One sequence, toward the beginning of Pete Docter’s old-man-and-a-kid romance, made everyone fall for Up. In the 1930s, Carl, a preteen adventurer (if only in his mind), hopes one day to visit Paradise Falls in remote South America; then he meets a girl named Ellie, whose daring matches his dreams, and it’s love at first sight. A tender montage synopsizes a half-century of their life together: the wedding, the fixing up of their home, the quiet walks, their respective jobs at the local zoo (her tending the animals, he selling balloons), their eager preparations for a child they later learn they can’t have, their need to defer the big trip to Paradise Falls to pay for home improvements, then her slowing pace and death. This series of vignettes is played without dialogue and underscored by Michael Giacchino’s wistful waltz. It’s the sweetest, saddest 4½ min. you’ll ever see in a movie.
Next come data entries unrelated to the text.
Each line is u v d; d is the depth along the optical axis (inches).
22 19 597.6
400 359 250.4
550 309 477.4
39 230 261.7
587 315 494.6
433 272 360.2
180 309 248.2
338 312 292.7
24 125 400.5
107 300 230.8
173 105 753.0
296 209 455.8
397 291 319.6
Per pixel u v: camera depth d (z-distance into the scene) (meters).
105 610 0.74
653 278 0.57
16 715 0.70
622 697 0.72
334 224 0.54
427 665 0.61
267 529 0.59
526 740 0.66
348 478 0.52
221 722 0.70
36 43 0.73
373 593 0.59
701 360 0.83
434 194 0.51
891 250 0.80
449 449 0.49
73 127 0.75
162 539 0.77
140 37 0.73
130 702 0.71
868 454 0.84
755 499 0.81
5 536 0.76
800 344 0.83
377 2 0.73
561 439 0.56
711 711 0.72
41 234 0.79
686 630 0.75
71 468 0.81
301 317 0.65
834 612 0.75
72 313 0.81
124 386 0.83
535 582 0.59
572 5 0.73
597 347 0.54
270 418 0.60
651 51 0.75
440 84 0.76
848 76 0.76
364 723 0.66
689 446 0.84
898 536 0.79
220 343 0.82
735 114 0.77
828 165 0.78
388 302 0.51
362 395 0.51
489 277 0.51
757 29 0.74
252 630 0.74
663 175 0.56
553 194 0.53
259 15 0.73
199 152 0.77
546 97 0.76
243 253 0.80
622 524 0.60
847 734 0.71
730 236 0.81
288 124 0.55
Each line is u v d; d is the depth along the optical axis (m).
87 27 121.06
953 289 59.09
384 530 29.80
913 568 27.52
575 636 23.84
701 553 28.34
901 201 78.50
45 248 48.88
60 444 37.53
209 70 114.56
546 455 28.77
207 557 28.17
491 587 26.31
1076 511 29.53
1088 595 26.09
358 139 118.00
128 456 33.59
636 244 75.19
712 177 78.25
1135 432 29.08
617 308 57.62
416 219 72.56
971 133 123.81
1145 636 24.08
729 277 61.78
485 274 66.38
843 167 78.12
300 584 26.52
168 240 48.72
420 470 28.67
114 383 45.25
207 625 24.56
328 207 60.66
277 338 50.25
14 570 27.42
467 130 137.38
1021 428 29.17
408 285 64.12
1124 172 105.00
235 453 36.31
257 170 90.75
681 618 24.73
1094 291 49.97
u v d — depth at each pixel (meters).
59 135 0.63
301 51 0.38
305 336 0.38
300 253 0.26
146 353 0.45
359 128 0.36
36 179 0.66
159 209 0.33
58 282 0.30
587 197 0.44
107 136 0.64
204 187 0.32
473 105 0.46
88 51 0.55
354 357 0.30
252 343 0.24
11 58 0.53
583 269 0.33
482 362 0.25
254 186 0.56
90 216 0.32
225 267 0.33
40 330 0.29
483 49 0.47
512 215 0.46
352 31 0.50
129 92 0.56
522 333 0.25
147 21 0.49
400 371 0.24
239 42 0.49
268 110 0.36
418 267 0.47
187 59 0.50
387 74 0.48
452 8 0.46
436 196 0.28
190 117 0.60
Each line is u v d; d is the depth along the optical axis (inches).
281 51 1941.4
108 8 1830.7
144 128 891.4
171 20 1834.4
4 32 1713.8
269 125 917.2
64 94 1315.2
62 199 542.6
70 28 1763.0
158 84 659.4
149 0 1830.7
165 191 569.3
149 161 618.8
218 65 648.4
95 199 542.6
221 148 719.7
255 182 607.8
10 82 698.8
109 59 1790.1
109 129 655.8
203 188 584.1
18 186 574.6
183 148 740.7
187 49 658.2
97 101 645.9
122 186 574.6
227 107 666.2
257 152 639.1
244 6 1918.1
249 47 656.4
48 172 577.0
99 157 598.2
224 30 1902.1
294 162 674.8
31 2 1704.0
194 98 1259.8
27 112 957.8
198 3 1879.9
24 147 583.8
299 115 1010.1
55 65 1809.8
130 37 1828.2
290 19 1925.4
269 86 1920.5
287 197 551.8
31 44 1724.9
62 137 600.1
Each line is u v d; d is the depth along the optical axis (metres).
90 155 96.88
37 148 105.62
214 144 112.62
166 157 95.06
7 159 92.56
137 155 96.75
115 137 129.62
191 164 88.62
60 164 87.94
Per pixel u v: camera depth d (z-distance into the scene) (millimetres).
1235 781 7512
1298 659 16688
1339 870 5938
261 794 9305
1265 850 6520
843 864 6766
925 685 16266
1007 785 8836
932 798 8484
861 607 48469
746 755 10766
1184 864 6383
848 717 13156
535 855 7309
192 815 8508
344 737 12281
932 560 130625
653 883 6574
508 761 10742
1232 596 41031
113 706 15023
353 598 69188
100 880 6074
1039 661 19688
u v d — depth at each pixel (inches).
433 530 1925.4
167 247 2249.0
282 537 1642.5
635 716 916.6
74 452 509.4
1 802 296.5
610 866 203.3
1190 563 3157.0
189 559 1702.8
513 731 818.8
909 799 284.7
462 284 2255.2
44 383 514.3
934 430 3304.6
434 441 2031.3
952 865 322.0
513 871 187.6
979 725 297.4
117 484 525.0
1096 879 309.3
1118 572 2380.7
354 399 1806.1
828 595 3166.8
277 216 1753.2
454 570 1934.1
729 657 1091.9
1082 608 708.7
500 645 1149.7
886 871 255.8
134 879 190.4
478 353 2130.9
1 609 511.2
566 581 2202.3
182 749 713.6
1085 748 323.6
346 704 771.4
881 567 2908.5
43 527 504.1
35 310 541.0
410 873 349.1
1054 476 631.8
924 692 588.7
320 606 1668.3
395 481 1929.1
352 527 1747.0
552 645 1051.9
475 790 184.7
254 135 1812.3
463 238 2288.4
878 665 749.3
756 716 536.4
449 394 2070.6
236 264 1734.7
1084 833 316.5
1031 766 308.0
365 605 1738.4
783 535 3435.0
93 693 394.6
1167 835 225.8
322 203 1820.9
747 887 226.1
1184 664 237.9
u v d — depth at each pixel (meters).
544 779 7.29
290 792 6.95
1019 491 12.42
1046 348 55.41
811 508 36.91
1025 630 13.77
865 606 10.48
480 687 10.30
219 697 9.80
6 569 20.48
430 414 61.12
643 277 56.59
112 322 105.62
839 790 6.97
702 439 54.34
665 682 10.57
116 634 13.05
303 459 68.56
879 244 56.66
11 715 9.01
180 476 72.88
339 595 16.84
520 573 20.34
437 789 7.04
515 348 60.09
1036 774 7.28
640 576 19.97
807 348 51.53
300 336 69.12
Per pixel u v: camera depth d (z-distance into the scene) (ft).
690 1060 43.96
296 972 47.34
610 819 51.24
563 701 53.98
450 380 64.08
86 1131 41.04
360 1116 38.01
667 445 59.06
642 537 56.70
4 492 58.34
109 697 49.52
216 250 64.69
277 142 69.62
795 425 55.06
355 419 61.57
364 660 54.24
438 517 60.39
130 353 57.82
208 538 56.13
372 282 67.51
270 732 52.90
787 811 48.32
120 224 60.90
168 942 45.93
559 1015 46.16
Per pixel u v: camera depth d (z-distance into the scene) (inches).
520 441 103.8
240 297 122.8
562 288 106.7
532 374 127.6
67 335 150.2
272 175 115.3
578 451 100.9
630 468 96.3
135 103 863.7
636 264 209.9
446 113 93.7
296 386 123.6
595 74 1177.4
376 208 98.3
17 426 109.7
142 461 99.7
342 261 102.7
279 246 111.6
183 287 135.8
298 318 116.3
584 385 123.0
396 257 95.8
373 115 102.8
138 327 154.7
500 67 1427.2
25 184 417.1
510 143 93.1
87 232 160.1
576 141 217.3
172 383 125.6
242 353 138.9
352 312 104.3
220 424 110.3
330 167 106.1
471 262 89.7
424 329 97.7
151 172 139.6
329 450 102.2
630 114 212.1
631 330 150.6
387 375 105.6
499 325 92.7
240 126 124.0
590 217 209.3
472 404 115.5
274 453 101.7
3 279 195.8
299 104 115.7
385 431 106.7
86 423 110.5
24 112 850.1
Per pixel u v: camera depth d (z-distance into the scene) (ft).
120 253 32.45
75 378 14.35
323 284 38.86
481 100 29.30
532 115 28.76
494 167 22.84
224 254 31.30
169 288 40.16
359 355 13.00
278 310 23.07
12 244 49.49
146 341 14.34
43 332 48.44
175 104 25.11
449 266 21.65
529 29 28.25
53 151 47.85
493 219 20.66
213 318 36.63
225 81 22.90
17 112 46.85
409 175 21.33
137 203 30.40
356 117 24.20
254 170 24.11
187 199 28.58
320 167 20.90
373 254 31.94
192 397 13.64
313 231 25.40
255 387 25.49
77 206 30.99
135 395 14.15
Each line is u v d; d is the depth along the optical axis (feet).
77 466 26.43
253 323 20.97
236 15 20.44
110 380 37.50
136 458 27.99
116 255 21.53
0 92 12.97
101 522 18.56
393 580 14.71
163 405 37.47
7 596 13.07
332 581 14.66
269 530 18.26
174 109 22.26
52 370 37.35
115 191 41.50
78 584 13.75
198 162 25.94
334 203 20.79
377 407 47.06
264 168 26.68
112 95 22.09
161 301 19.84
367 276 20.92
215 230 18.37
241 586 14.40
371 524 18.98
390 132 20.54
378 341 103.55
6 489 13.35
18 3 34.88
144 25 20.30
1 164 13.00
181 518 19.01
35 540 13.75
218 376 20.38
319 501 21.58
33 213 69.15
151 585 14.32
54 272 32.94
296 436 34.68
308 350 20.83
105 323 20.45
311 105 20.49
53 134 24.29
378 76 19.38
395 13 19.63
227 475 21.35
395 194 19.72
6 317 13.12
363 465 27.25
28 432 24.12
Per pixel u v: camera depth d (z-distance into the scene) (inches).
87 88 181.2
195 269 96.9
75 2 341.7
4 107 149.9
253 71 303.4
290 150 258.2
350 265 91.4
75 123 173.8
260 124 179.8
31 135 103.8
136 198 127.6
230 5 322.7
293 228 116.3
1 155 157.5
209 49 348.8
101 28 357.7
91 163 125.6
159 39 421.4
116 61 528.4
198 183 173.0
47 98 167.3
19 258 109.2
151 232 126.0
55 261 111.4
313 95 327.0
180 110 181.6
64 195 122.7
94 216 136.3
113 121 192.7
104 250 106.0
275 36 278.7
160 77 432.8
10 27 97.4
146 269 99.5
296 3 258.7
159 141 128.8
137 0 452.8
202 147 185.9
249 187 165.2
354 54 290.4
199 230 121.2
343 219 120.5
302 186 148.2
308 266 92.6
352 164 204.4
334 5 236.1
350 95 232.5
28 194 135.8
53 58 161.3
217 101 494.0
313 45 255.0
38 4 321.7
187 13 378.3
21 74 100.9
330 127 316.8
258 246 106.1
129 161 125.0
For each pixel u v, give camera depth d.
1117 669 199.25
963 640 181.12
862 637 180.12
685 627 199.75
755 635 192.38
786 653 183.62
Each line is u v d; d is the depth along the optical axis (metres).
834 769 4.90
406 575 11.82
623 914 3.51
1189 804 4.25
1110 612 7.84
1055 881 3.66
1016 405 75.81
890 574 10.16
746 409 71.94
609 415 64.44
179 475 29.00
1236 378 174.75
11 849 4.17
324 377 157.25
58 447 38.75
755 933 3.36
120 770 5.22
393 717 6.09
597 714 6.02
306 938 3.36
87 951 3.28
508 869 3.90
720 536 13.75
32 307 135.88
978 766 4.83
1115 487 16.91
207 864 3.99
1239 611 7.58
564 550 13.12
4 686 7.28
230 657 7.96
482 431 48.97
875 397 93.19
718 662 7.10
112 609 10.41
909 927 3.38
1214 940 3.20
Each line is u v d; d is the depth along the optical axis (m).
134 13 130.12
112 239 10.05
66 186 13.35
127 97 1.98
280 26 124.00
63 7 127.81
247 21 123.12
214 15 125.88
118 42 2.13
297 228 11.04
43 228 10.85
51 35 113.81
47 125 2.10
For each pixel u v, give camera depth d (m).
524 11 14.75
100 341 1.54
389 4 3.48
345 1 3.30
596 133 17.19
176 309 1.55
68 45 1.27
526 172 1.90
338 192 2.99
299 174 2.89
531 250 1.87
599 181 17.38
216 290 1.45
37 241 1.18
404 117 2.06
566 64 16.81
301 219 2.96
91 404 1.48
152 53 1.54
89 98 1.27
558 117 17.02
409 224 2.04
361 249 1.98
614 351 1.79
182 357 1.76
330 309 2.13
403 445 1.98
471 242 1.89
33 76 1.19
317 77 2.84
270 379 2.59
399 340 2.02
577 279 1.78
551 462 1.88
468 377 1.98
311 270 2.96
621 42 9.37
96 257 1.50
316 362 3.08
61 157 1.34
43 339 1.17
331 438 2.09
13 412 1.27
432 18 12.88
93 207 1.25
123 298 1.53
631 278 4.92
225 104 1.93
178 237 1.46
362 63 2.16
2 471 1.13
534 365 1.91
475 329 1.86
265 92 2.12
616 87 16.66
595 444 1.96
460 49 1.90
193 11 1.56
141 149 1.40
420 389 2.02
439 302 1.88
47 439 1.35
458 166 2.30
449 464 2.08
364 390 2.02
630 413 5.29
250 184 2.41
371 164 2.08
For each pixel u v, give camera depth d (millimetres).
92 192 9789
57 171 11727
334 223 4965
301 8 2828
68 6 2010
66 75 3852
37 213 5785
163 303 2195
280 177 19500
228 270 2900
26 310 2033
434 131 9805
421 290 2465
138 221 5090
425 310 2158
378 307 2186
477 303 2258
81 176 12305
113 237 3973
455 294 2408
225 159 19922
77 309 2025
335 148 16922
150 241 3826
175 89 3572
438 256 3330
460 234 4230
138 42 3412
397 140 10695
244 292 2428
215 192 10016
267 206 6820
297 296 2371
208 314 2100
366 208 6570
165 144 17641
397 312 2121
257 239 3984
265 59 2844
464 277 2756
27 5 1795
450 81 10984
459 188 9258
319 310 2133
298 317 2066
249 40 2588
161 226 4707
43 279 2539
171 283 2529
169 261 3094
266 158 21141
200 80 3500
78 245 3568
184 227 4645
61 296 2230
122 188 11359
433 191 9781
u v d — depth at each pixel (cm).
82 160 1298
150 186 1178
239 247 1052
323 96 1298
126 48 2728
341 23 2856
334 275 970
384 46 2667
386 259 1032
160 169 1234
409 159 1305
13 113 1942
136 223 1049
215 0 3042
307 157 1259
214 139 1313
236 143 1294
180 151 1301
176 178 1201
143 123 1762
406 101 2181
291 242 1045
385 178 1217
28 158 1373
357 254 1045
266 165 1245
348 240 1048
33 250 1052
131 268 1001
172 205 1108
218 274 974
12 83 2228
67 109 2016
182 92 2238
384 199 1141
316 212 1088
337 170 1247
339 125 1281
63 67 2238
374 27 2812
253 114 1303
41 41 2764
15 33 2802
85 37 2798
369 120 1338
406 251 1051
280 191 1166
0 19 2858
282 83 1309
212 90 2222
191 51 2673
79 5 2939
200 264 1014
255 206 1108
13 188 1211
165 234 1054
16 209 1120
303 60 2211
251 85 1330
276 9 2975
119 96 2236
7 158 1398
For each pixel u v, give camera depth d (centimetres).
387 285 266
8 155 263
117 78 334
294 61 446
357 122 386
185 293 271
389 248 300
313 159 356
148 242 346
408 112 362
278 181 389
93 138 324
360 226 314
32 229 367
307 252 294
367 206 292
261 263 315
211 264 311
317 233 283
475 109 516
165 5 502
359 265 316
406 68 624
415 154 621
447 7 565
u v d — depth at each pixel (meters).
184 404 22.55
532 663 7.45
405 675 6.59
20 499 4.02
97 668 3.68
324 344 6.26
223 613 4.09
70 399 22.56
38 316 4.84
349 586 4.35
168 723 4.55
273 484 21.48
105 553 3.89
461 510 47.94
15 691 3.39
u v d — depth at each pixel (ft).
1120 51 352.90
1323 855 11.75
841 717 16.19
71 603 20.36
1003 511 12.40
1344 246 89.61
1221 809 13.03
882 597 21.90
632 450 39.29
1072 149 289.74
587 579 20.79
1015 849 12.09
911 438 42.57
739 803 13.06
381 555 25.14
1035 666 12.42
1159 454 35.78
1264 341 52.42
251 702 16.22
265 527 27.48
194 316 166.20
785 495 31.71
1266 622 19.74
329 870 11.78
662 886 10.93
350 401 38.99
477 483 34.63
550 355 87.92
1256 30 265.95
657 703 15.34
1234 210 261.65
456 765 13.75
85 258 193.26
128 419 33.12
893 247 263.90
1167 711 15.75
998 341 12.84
With the love of his life gone, widower Carl (voiced by Ed Asner) might as well be dead. His home is really a mausoleum, and he is both caretaker and corpse. We never heard the mature Carl say a word to Ellie while she was alive, but now he talks nonstop to his absent darling. She’d understand his bitterness; she might even forgive it. And she’d surely approve of his decision to fly to Paradise Falls — in his own house, to which he has attached 20,000 helium-filled balloons. What he doesn’t expect is that he will have company: a Wilderness Ranger named Russell, who’s about the same age Carl was when he met Ellie.
Up revels in a minimum of dialogue, deft comic underplaying and a style the Pixar people call “simplexity” — a character design that stresses circles and cubes. Carl looks like a trash-compacted Spencer Tracy in his later years; Ellie is curvy; and the round Russell might be another balloon. The visual scheme also goes for contrasts: Carl’s home has a muted, almost funereal palette, while the South American flora and fauna form a ravishing fiesta of color. From the fairly radical notion of a family feature about a mean old man who literally and figuratively learns to let go, Docter and co-director and co-writer Bob Peterson sent Carl and the audience on a journey in two new directions: penetratingly inward and exaltedly up.